Start TEXT SHOWN

Part I: A Masterpiece of the Post-Aesthetic

I hope you'll humor me in a bit of indulgence, if I find it necessary to begin with a discussion of an annual bad movie marathon that takes place every January in the suburbs of Chicago.

It's impossible for anyone who has never been to B-Fest to understand what makes it that which it is. For 24 hours in the cold heart of the Illinois winter, some 200 persons sit in the dark and watch some truly awful sci-fi, horror and action movies. They make fun of some of the movies. They cheer at some of the movies. They sleep through some of the movies.

What they (and I really mean "we," of course) never do is watch the movies. That's not the point at all. Of course we are aware of what's onscreen, and we leave the theater with the knowledge of that movie's content, but B-Fest as such is not about the 14-18 movies that screen during it. B-Fest is the experience of sitting in that room with 200 other people, all feeding on some strange energy that surrounds cheap, schlocky movies like an aura. The success of B-Fest is mostly independent of the actual slate of films; the success of B-Fest is that it is B-Fest.

End TEXT SHOWN
Start PROVIDED INFORMATION

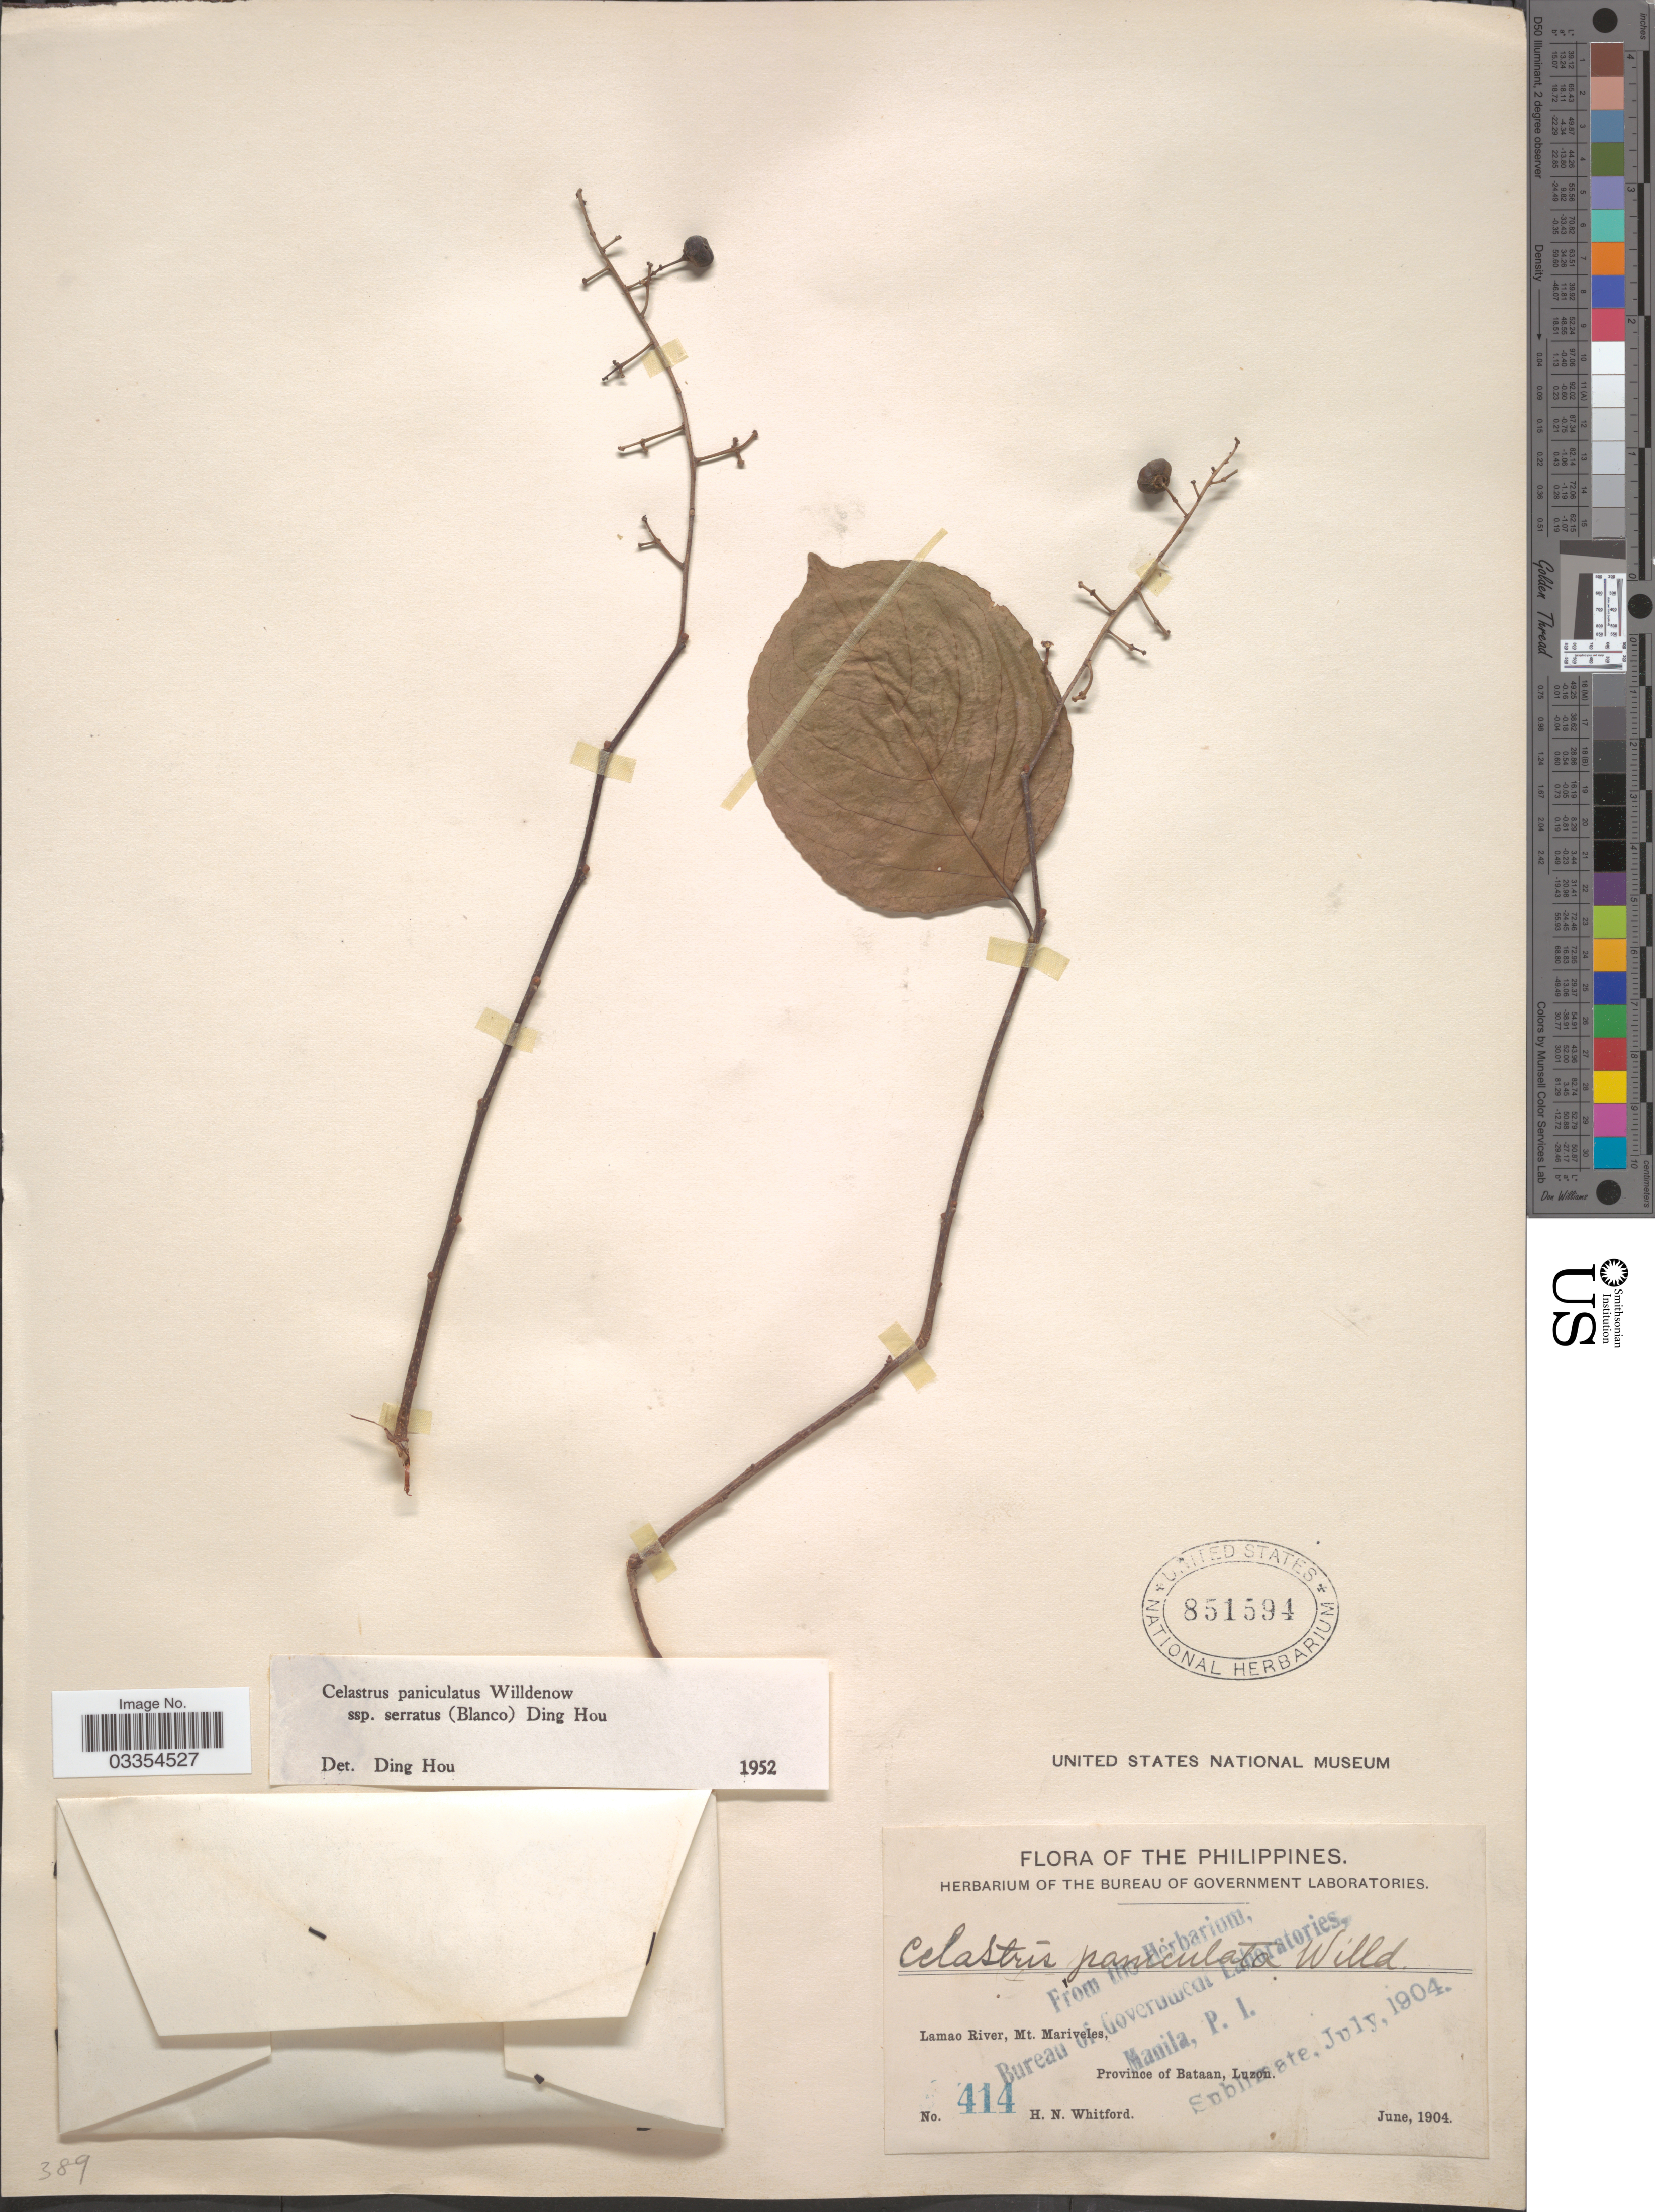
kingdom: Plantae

End PROVIDED INFORMATION
Start PROVIDED INFORMATION

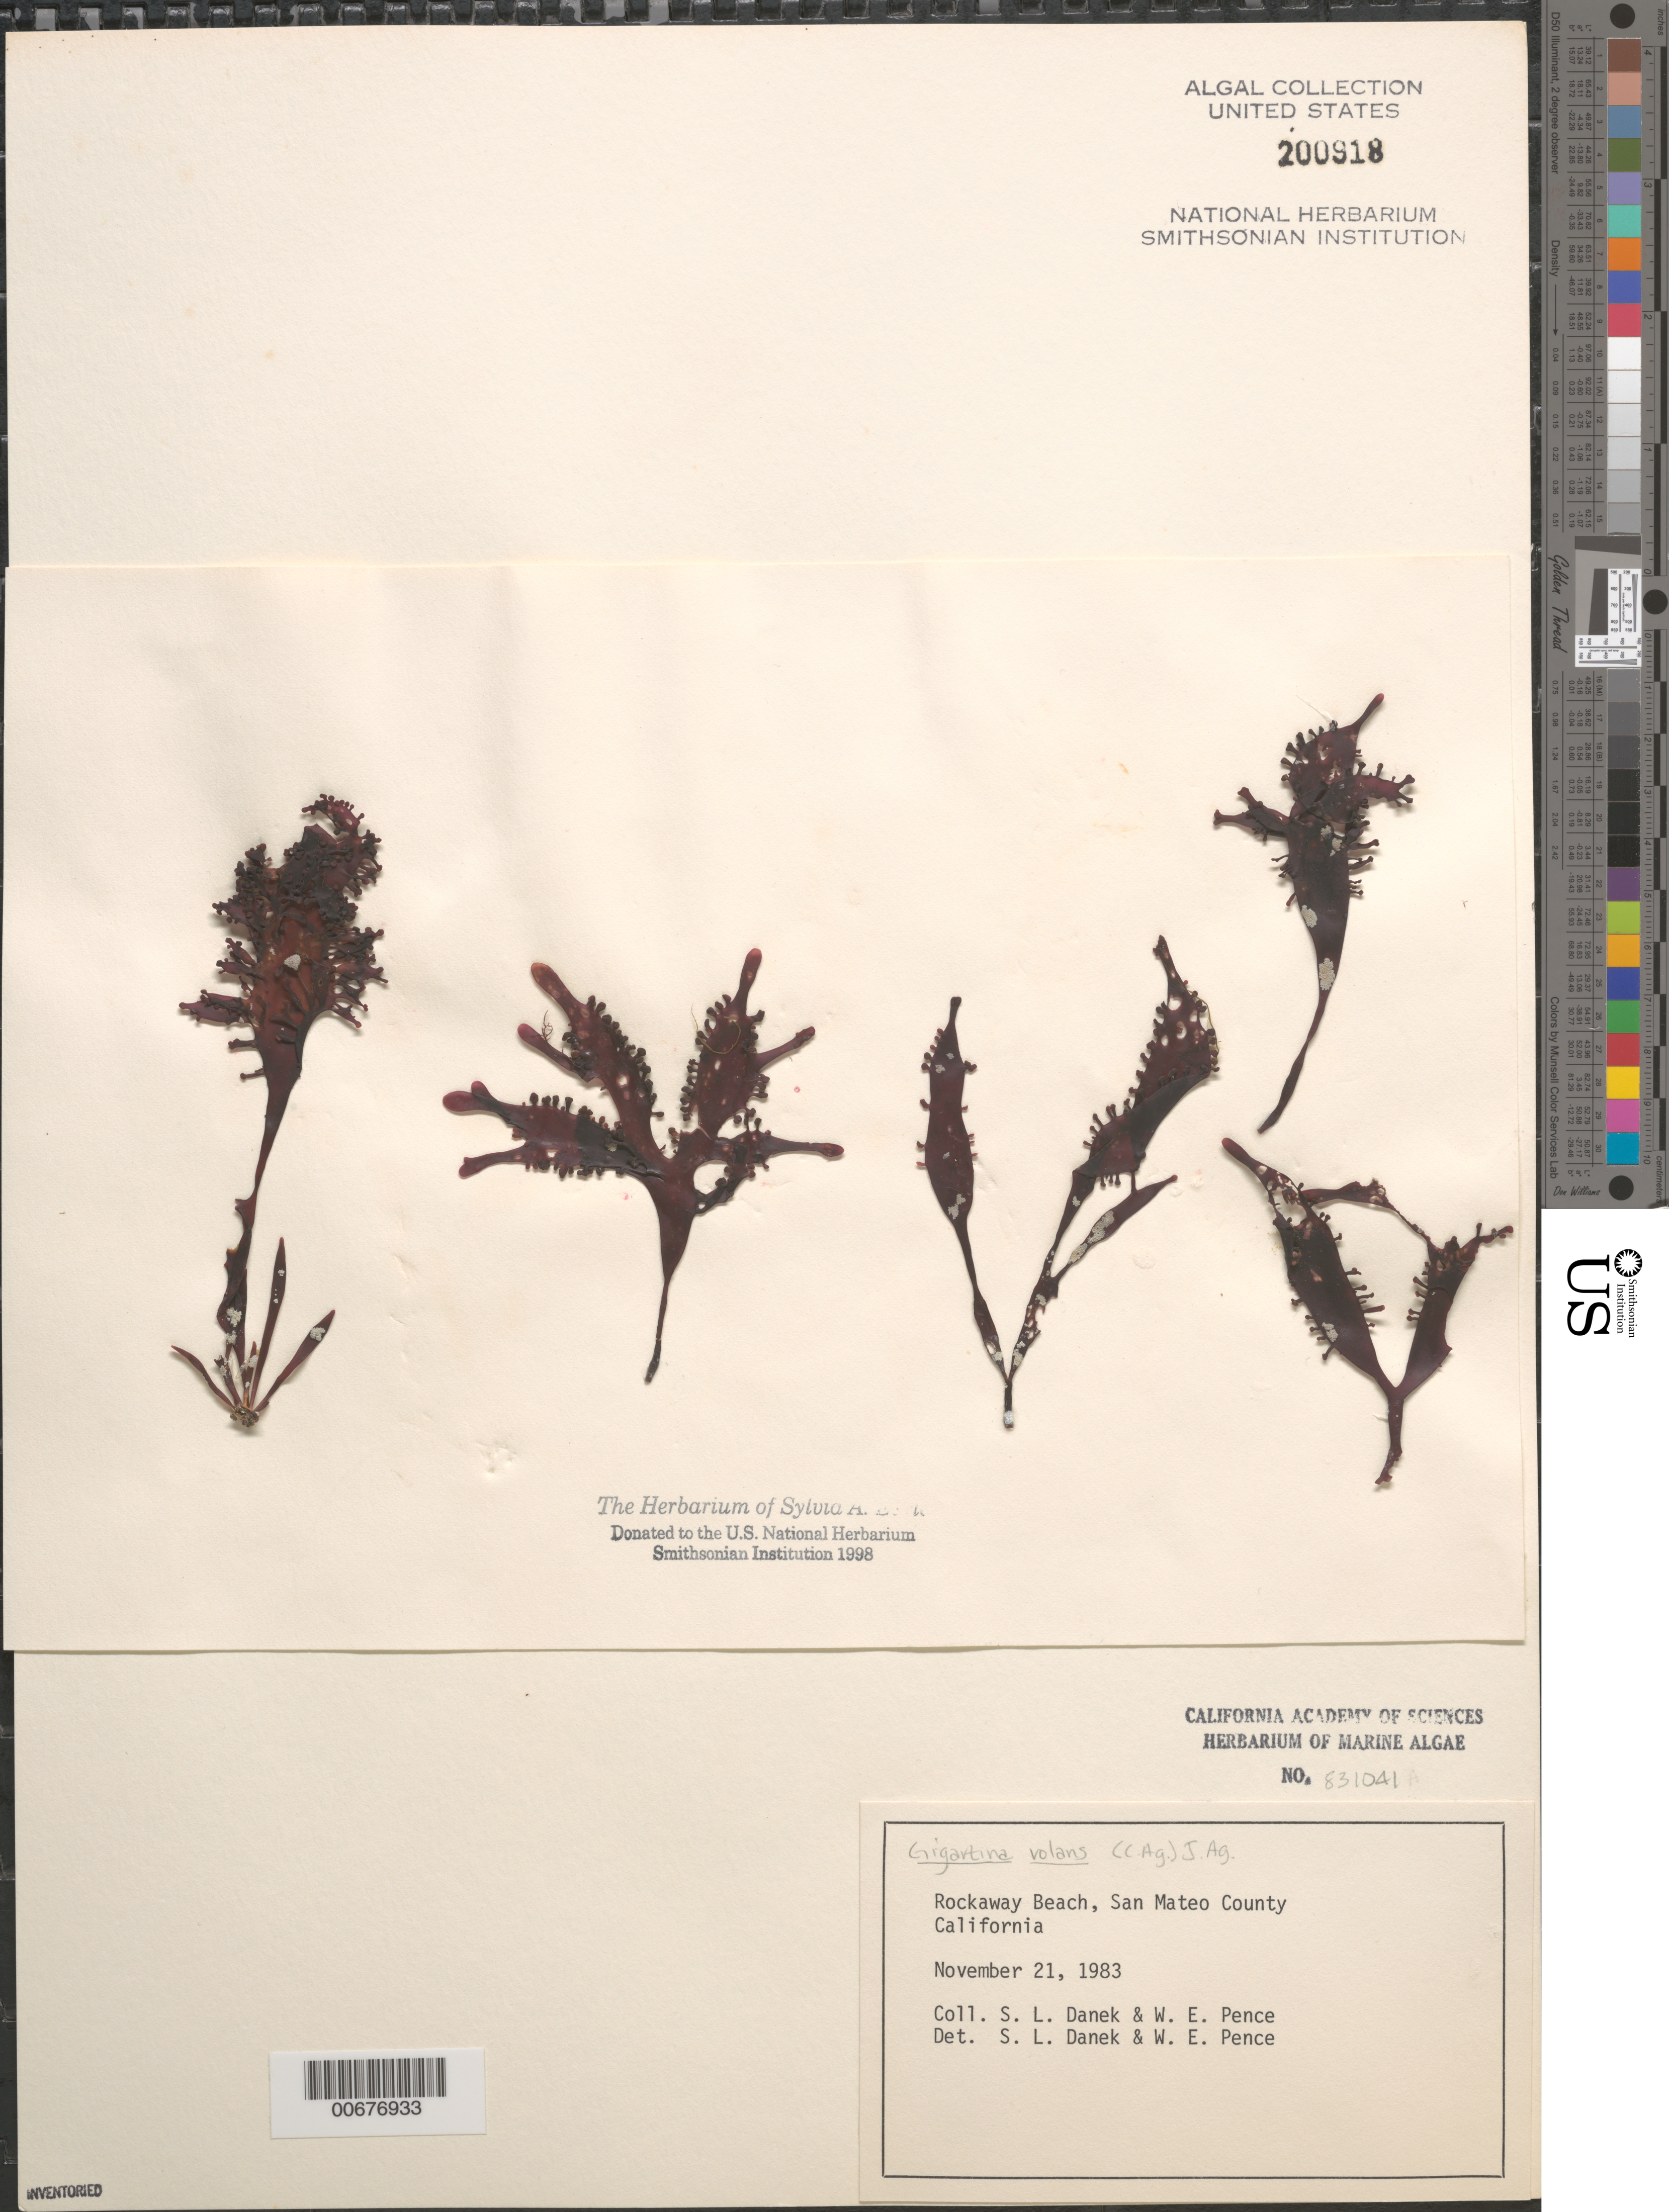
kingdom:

End PROVIDED INFORMATION

WHAT YOU HAVE TO DO:
Quote the B-Fest essay above word for word, between "Part I: A Masterpiece" and "through some of the movies.", inclusive.

RIGHT ANSWER:
Part I: A Masterpiece of the Post-Aesthetic

I hope you'll humor me in a bit of indulgence, if I find it necessary to begin with a discussion of an annual bad movie marathon that takes place every January in the suburbs of Chicago.

It's impossible for anyone who has never been to B-Fest to understand what makes it that which it is. For 24 hours in the cold heart of the Illinois winter, some 200 persons sit in the dark and watch some truly awful sci-fi, horror and action movies. They make fun of some of the movies. They cheer at some of the movies. They sleep through some of the movies.